DATASET ENTRIES:
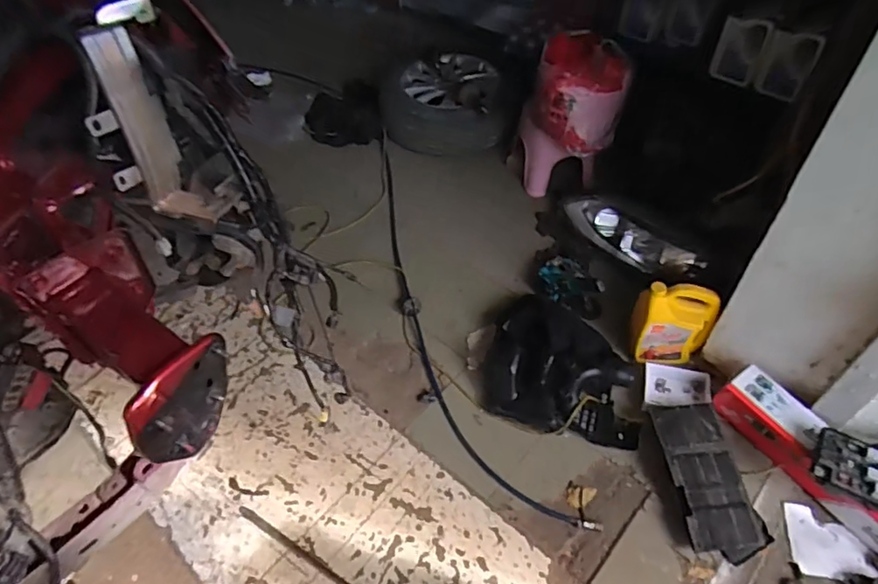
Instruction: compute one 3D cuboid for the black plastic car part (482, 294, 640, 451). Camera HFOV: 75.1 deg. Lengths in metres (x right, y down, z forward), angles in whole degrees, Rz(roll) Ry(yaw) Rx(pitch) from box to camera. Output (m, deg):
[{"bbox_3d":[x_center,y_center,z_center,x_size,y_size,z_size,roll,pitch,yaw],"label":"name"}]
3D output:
[{"bbox_3d":[0.357,0.213,1.610,0.432,0.216,0.349,12,53,10],"label":"black plastic car part"}]

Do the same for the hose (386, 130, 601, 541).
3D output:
[{"bbox_3d":[-0.031,-0.002,1.905,0.264,0.034,1.712,-18,53,-12],"label":"hose"}]

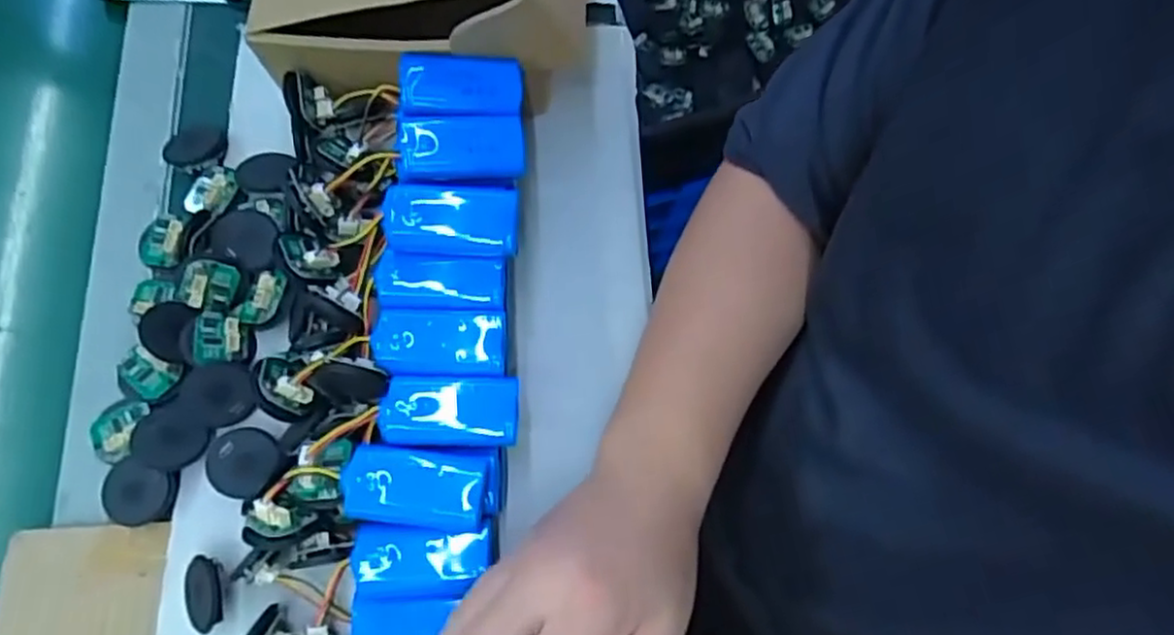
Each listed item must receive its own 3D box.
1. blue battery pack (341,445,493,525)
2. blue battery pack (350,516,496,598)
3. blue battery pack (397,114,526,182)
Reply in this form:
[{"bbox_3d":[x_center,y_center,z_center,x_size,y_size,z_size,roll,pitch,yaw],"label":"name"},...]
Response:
[{"bbox_3d":[-0.086,0.084,0.353,0.070,0.013,0.036,4,73,0],"label":"blue battery pack"},{"bbox_3d":[-0.084,0.122,0.356,0.068,0.016,0.035,-1,73,-2],"label":"blue battery pack"},{"bbox_3d":[-0.069,-0.095,0.388,0.068,0.016,0.036,-5,73,-3],"label":"blue battery pack"}]

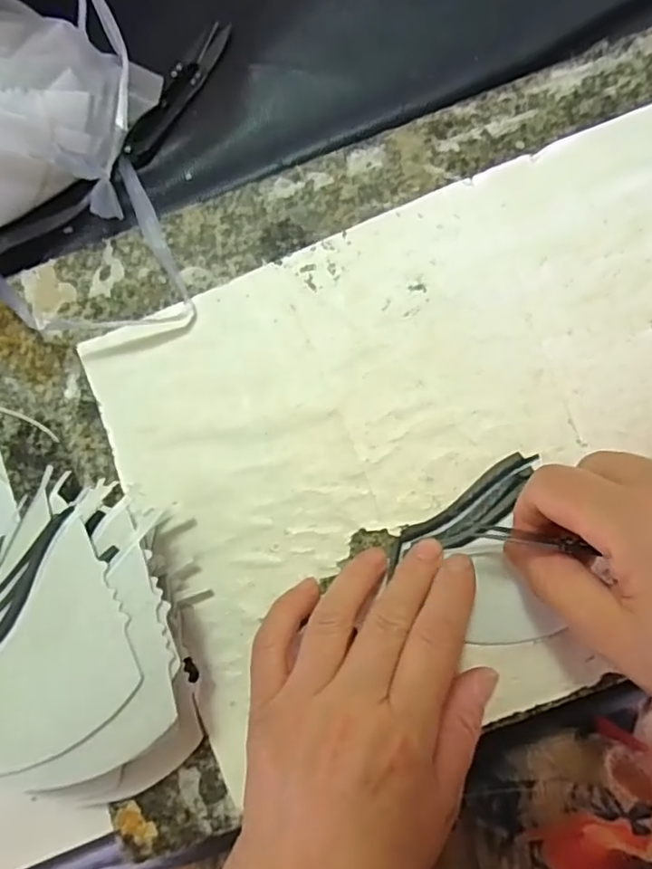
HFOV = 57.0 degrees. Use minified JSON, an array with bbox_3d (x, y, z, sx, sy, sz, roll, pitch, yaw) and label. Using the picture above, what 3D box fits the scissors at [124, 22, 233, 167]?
[{"bbox_3d":[-0.085,-0.198,0.347,0.019,0.007,0.098,32,86,6],"label":"scissors"}]

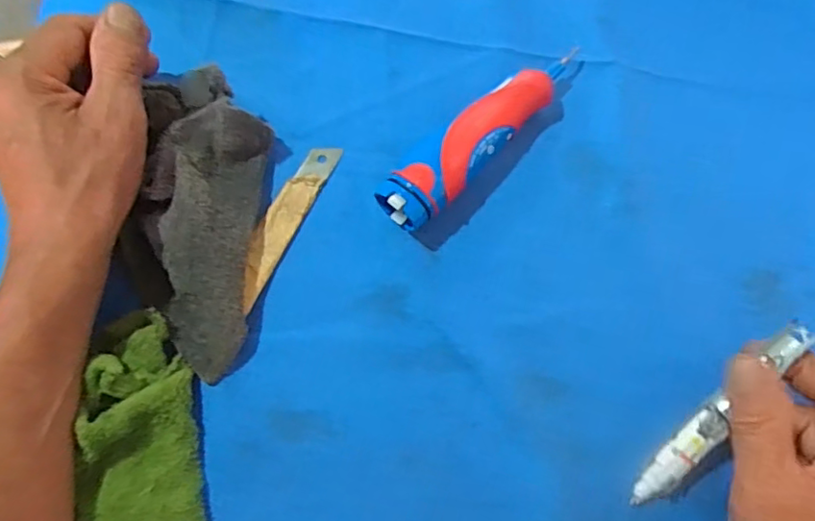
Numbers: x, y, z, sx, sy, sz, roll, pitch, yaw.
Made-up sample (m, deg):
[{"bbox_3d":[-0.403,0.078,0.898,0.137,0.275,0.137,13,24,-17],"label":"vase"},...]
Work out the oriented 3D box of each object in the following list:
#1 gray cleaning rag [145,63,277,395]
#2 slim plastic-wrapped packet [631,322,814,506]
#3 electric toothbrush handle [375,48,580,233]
[{"bbox_3d":[-0.110,-0.022,0.323,0.057,0.039,0.160,0,75,-1],"label":"gray cleaning rag"},{"bbox_3d":[0.161,0.079,0.302,0.017,0.012,0.125,44,89,10],"label":"slim plastic-wrapped packet"},{"bbox_3d":[0.046,-0.074,0.348,0.147,0.029,0.032,-41,79,-11],"label":"electric toothbrush handle"}]

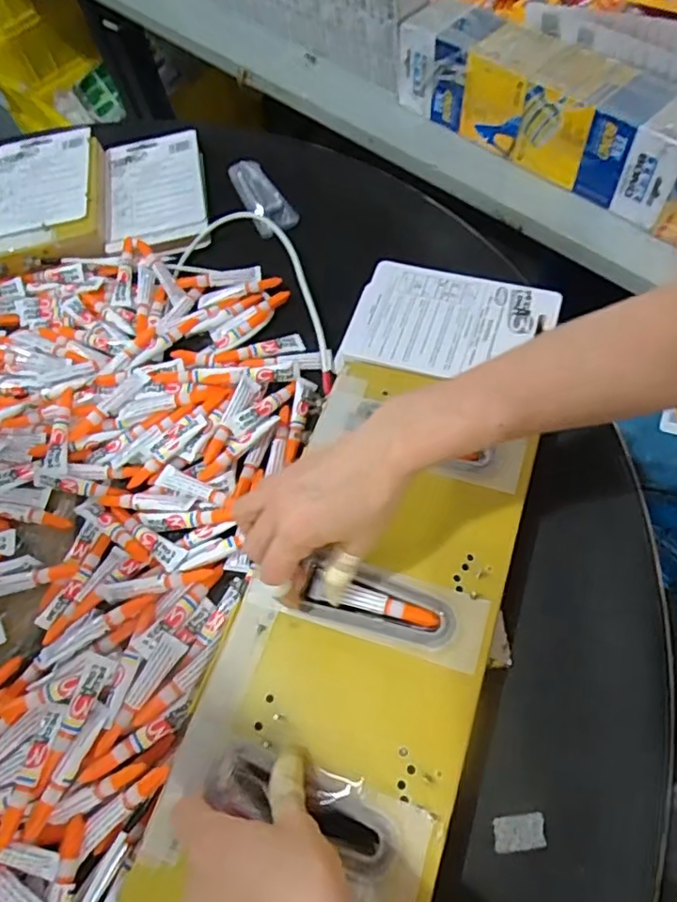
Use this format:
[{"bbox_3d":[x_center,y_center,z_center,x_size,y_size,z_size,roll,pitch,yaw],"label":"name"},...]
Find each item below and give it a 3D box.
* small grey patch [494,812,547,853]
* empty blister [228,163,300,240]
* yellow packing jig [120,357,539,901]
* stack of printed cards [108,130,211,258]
[{"bbox_3d":[0.112,0.235,0.363,0.032,0.004,0.018,-9,62,2],"label":"small grey patch"},{"bbox_3d":[-0.084,-0.282,0.642,0.045,0.017,0.124,-25,63,-6],"label":"empty blister"},{"bbox_3d":[0.014,0.114,0.394,0.168,0.020,0.402,15,64,12],"label":"yellow packing jig"},{"bbox_3d":[-0.207,-0.297,0.666,0.109,0.011,0.186,-12,62,0],"label":"stack of printed cards"}]

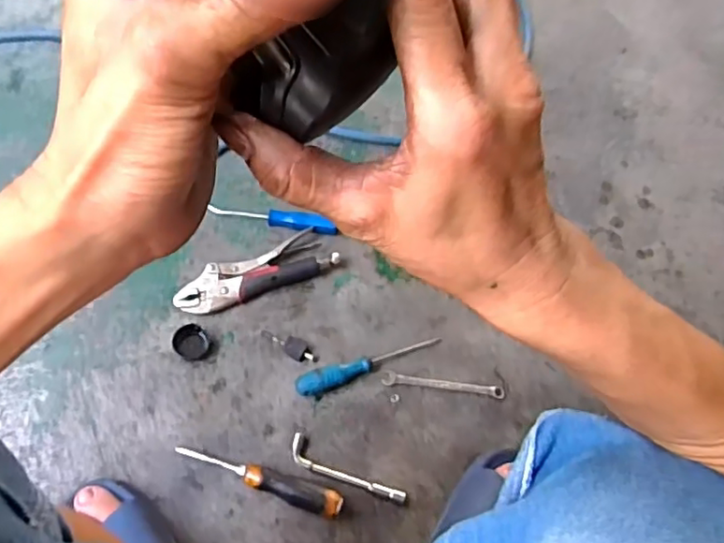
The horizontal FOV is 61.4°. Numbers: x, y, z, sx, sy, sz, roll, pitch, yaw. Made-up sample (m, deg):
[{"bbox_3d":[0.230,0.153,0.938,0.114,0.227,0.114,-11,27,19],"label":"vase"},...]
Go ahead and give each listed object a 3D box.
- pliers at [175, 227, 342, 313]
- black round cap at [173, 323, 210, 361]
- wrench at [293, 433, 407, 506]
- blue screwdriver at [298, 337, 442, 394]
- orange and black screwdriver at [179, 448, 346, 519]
[{"bbox_3d":[-0.141,0.001,0.813,0.213,0.019,0.059,-20,65,-19],"label":"pliers"},{"bbox_3d":[-0.213,0.088,0.763,0.042,0.017,0.045,4,60,-7],"label":"black round cap"},{"bbox_3d":[-0.019,0.236,0.709,0.146,0.018,0.031,28,60,7],"label":"wrench"},{"bbox_3d":[0.009,0.117,0.778,0.196,0.027,0.027,-15,63,-26],"label":"blue screwdriver"},{"bbox_3d":[-0.116,0.233,0.693,0.197,0.028,0.027,21,59,3],"label":"orange and black screwdriver"}]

WHAT TO WORK ON:
Reproduce the records above from their first line to the line bearing "2. blue battery pack (350,516,496,598)", both ends included, leaving every picture out.

PROBLEM SOLUTION:
Instruction: compute one 3D cuboid for the black plastic car part (482, 294, 640, 451). Camera HFOV: 75.1 deg. Lengths in metres (x right, y down, z forward), angles in whole degrees, Rz(roll) Ry(yaw) Rx(pitch) from box to camera. Output (m, deg):
[{"bbox_3d":[x_center,y_center,z_center,x_size,y_size,z_size,roll,pitch,yaw],"label":"name"}]
3D output:
[{"bbox_3d":[0.357,0.213,1.610,0.432,0.216,0.349,12,53,10],"label":"black plastic car part"}]

Do the same for the hose (386, 130, 601, 541).
3D output:
[{"bbox_3d":[-0.031,-0.002,1.905,0.264,0.034,1.712,-18,53,-12],"label":"hose"}]

Each listed item must receive its own 3D box.
1. blue battery pack (341,445,493,525)
2. blue battery pack (350,516,496,598)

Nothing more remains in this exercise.